#### What you have to do
Starting at the beginning of the data and ending at the line containing "ua.webshopinfo.eu", write those lines out again, swapping "Valladolid" for "Salamanca" and leaving everything else unchanged.

◆ ◆ ◆ ◆ ◆

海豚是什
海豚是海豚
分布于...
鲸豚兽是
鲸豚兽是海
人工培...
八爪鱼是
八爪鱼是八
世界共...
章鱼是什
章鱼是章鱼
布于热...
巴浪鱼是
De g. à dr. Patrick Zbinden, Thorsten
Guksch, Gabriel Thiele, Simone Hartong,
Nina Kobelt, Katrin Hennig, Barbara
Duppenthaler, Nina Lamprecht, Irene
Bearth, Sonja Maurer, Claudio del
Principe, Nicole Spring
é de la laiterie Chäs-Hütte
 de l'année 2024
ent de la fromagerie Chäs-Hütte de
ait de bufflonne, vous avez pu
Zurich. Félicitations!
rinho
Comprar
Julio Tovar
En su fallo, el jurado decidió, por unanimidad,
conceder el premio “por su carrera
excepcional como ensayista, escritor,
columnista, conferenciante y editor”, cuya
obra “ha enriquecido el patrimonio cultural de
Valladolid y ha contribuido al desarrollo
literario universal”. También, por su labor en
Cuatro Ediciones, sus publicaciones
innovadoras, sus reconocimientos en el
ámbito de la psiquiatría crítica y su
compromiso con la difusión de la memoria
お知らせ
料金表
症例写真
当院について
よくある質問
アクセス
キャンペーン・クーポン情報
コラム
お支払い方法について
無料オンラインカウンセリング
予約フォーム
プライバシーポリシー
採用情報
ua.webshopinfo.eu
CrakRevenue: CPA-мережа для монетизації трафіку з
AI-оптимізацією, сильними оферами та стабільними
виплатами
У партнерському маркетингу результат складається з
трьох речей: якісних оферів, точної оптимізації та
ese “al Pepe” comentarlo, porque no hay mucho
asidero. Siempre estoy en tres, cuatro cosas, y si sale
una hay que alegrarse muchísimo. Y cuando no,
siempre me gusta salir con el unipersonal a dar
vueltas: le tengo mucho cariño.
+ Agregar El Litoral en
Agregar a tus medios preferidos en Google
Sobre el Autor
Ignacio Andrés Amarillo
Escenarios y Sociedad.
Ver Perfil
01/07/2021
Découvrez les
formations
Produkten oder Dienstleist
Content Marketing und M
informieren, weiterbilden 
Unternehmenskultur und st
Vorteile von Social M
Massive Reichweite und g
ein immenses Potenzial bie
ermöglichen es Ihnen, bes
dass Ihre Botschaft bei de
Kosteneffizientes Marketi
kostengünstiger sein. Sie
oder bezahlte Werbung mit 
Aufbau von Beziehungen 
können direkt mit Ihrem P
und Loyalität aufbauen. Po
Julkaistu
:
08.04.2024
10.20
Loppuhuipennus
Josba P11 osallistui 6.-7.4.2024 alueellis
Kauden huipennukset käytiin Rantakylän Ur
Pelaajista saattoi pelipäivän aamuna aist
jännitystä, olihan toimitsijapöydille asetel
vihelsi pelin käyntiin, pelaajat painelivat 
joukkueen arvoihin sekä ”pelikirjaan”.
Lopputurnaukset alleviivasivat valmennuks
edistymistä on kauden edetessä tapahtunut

◆ ◆ ◆ ◆ ◆

#### Task response
海豚是什
海豚是海豚
分布于...
鲸豚兽是
鲸豚兽是海
人工培...
八爪鱼是
八爪鱼是八
世界共...
章鱼是什
章鱼是章鱼
布于热...
巴浪鱼是
De g. à dr. Patrick Zbinden, Thorsten
Guksch, Gabriel Thiele, Simone Hartong,
Nina Kobelt, Katrin Hennig, Barbara
Duppenthaler, Nina Lamprecht, Irene
Bearth, Sonja Maurer, Claudio del
Principe, Nicole Spring
é de la laiterie Chäs-Hütte
 de l'année 2024
ent de la fromagerie Chäs-Hütte de
ait de bufflonne, vous avez pu
Zurich. Félicitations!
rinho
Comprar
Julio Tovar
En su fallo, el jurado decidió, por unanimidad,
conceder el premio “por su carrera
excepcional como ensayista, escritor,
columnista, conferenciante y editor”, cuya
obra “ha enriquecido el patrimonio cultural de
Salamanca y ha contribuido al desarrollo
literario universal”. También, por su labor en
Cuatro Ediciones, sus publicaciones
innovadoras, sus reconocimientos en el
ámbito de la psiquiatría crítica y su
compromiso con la difusión de la memoria
お知らせ
料金表
症例写真
当院について
よくある質問
アクセス
キャンペーン・クーポン情報
コラム
お支払い方法について
無料オンラインカウンセリング
予約フォーム
プライバシーポリシー
採用情報
ua.webshopinfo.eu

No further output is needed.